Dean’s Substack piece on DOOM

On New Year’s Eve , we received the news that one of the best rappers to ever do it, MF DOOM, had passed away. The news was announced on Instagram by his wife Jasmine and it turned out the rapper who self-styled himself as a supervillain, and wore a mask in public, had died, aged 49 on Halloween night two months previous.

The mysterious nature of the news of his passing, was in keeping with the persona and dastardly scheming that Doom, born Daniel Dumile had cultivated over his entire career. 

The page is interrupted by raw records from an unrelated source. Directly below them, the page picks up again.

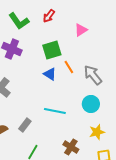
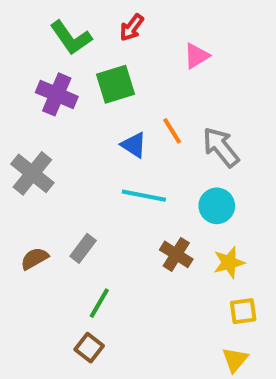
green square: (52, 50) -> (115, 84), moved
cyan line: (55, 111) -> (144, 196), moved
brown cross: (71, 147) -> (176, 254), moved

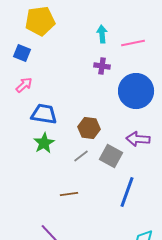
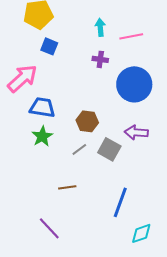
blue square: (22, 53) -> (49, 46), moved
pink arrow: (24, 85) -> (22, 78), size x1.8
blue line: (127, 192) -> (120, 202), moved

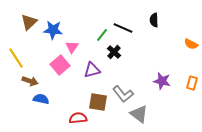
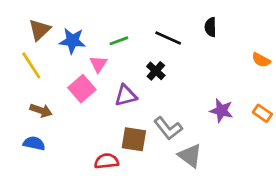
green line: (102, 35) -> (119, 41), moved, turned 32
yellow line: (16, 58) -> (31, 65), moved
orange rectangle: (192, 83) -> (262, 113), turned -72
blue semicircle: (41, 99) -> (34, 143), moved

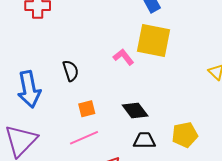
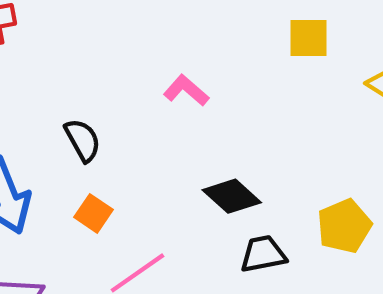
yellow square: (153, 41) -> (309, 38), moved, size x0.6
orange square: (87, 109) -> (93, 213), moved, turned -30

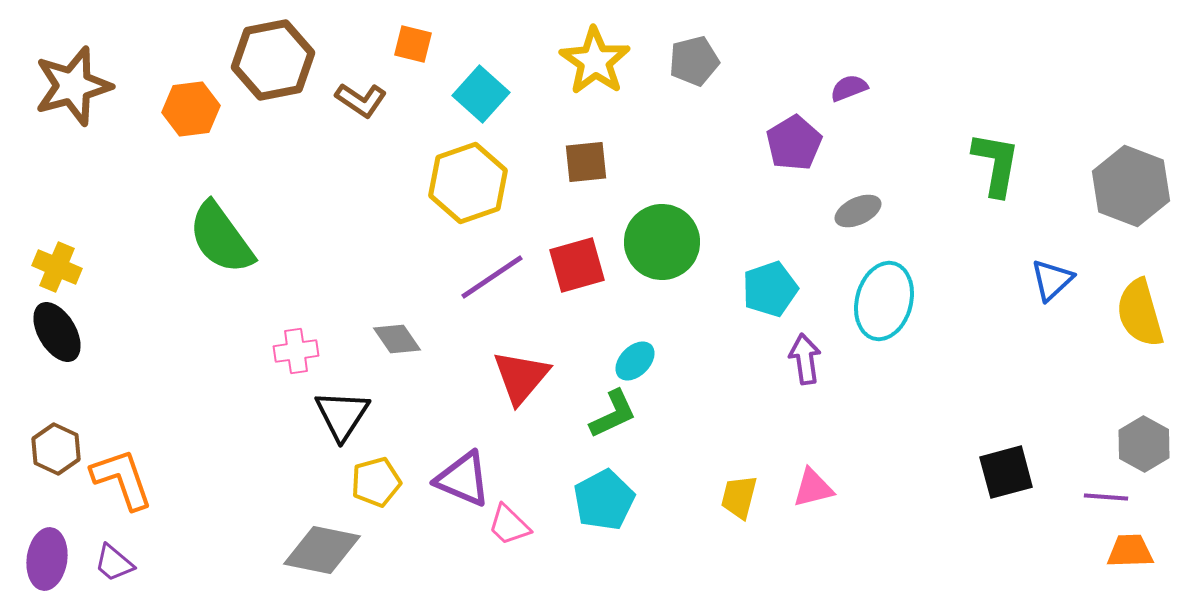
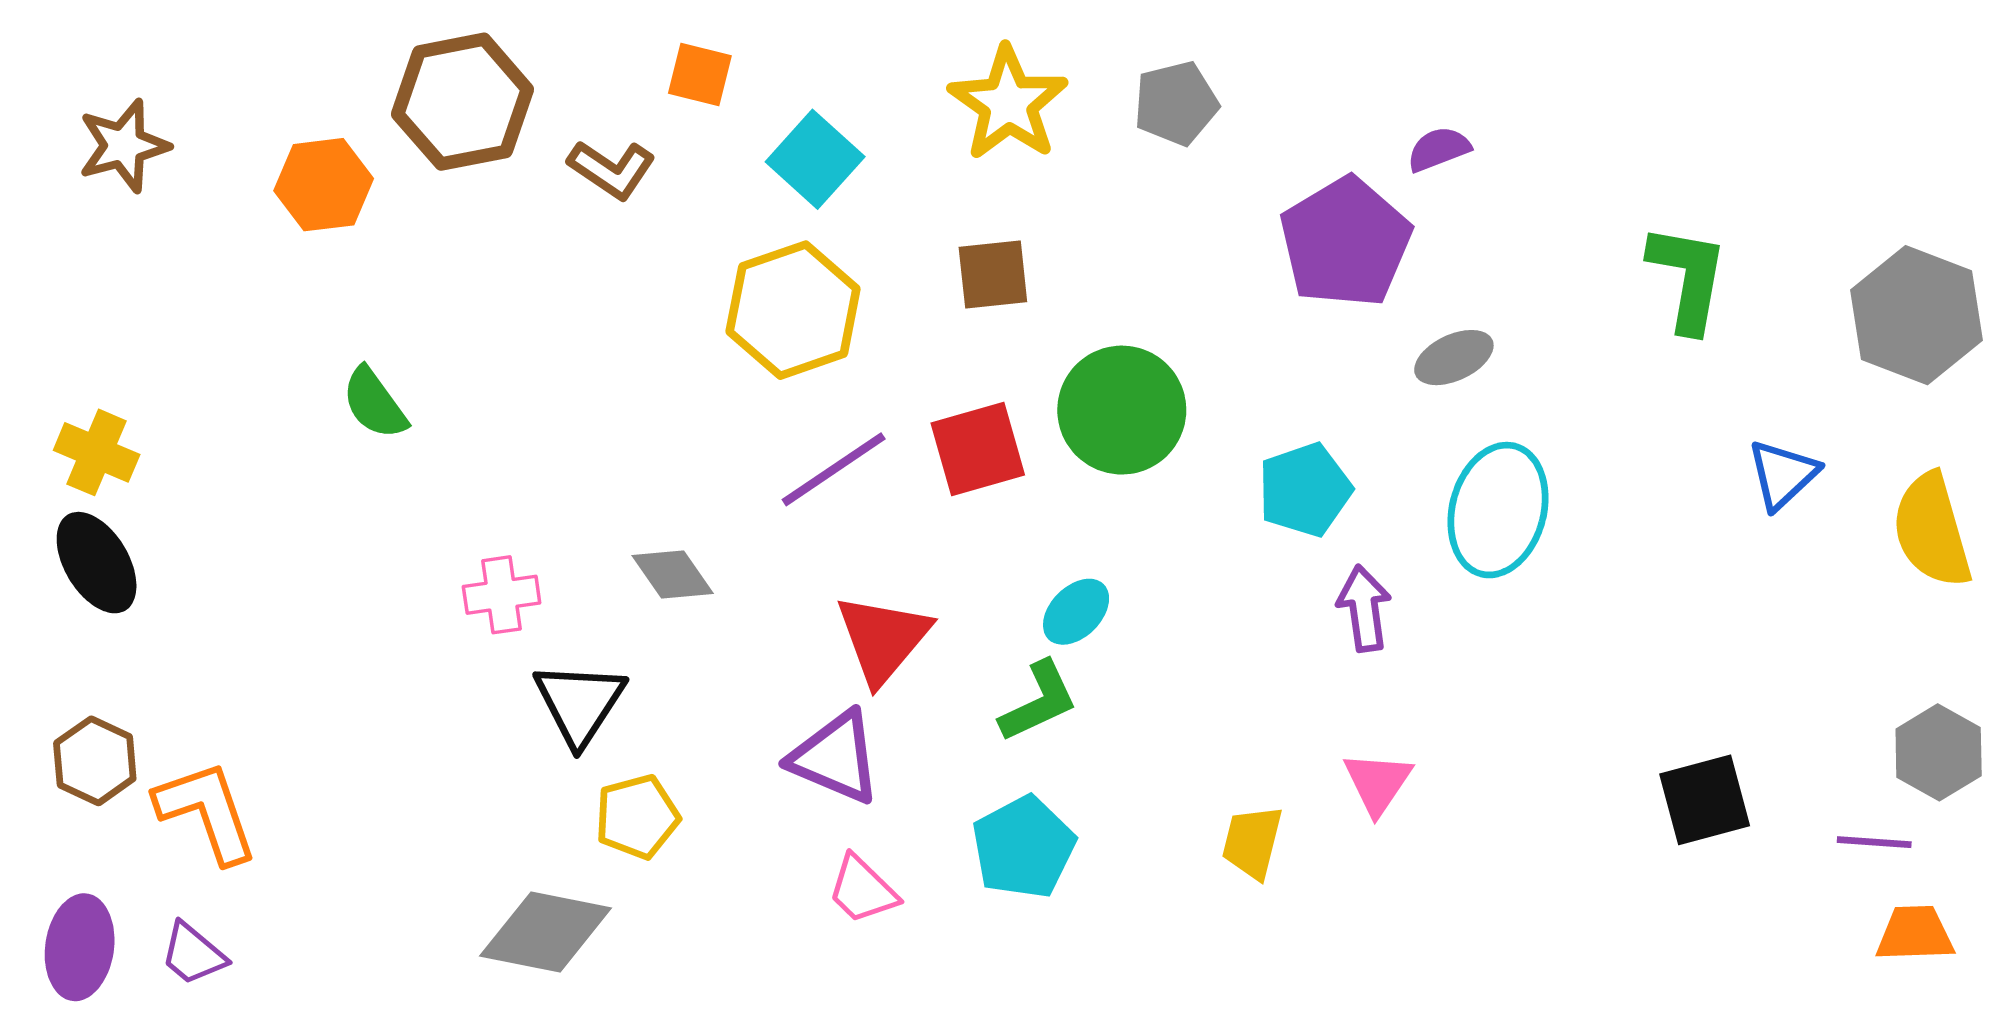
brown star: (73, 86) -> (124, 146), size x0.7
purple pentagon: (794, 143) -> (1345, 242), size x1.4
green semicircle: (221, 238) -> (374, 403), size x0.6
purple triangle: (463, 479) -> (835, 757), moved
pink triangle: (813, 488) -> (1378, 783), moved, turned -42

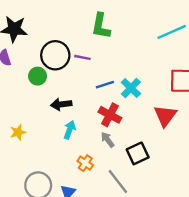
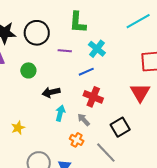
black circle: (55, 55) -> (37, 33), moved
cyan cross: (131, 88) -> (97, 49), moved
yellow star: (18, 132) -> (18, 128), moved
gray arrow: (108, 140) -> (84, 120), moved

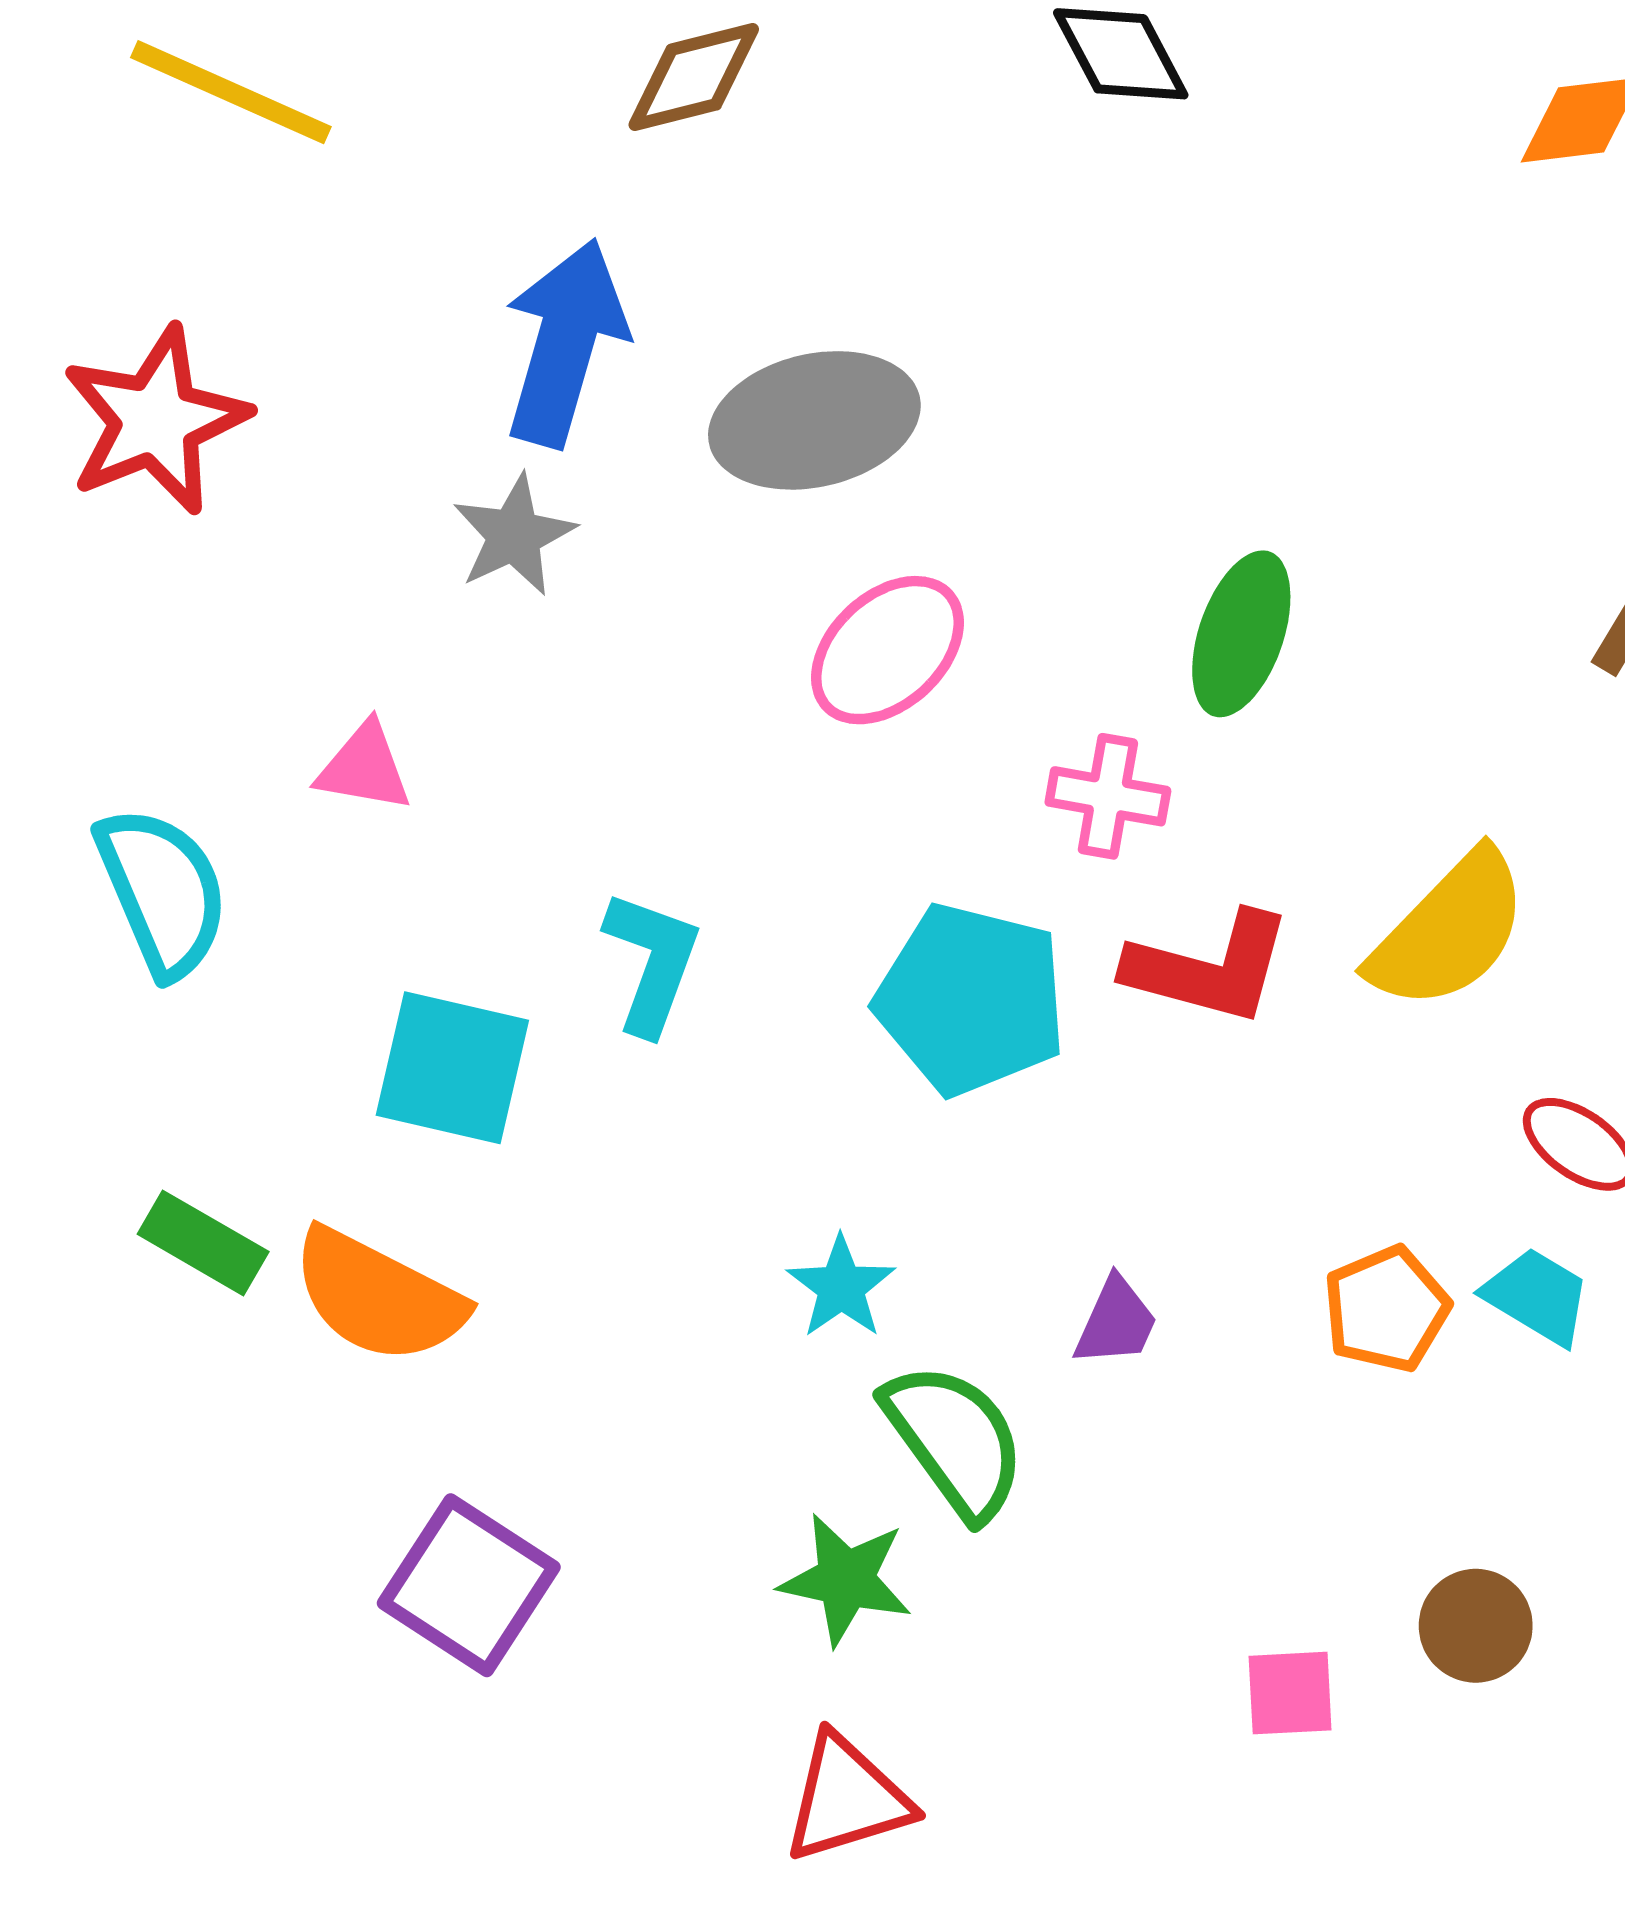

Dumile was first known as Zev Love X, and along with his brother Subrock and Rodan was in the early 90s rap group KMD.  After one acclaimed album (1991’s Mr. Hood), Subroc tragically died and a followup album Black Bastards was never properly released.

Dumile, re-merged as MF DOOM at the turn of the century as the metal faced DOOM character, and quickly immersed himself in comic book villain-inspired self-produced albums that created a new mythos.

His MF DOOM discography would include classic rap albums  1999’s Operation Doomsday, 2004’s  Mm…Food, 2009’s Born Like This along with releases on split character aliases like King Geedorah’s Take Me To Your Leader, Viktor Vaughn’s Vaudeville Villain, both released in 2003.

Madvillainy, 2004’s collaborative album with producer Madlib as Madvillain is widely considered one of the best underground rap albums of all-time, with two elusive creatives ricocheting off each other’s oddball styles with disorienting brilliance. 

There were also collaborative albums with Dangermouse as Dangerdoom, JJ Doom with Jneiro Jnel, Nehruvian Doom with Bishop Nehru and his Special Herbs beat series.

DOOM’s rap style was grizzled and dense  – complex, funny, eloquent and inventive in its use of stream of consciousness word collages and expectation-defying phrasing.